## EXERCISE DETAILS
Exactly as written, print out each entry in the data, with no pictures.

## Front-end code edit data
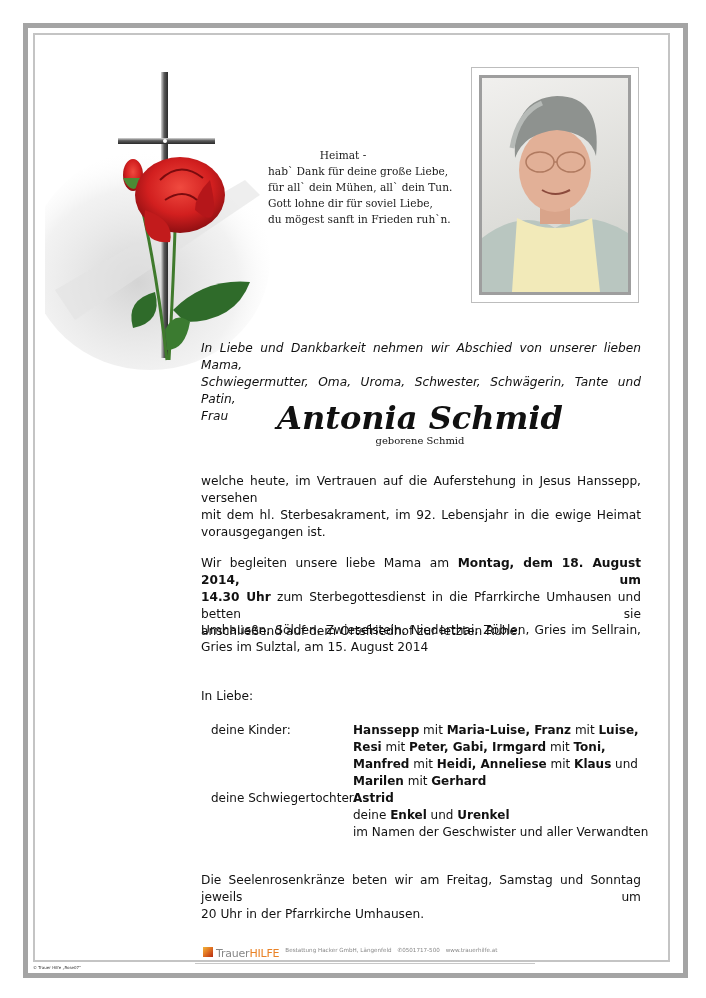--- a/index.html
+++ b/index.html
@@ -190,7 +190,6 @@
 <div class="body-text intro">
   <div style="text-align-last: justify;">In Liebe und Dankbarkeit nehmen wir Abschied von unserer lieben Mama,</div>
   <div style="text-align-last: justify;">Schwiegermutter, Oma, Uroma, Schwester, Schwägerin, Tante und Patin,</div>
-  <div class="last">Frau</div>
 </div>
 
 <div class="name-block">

## WORKED SOLUTION
--- a/index.html
+++ b/index.html
@@ -190,7 +190,6 @@
 <div class="body-text intro">
   <div style="text-align-last: justify;">In Liebe und Dankbarkeit nehmen wir Abschied von unserer lieben Mama,</div>
   <div style="text-align-last: justify;">Schwiegermutter, Oma, Uroma, Schwester, Schwägerin, Tante und Patin,</div>
-  <div class="last">Frau</div>
 </div>
 
 <div class="name-block">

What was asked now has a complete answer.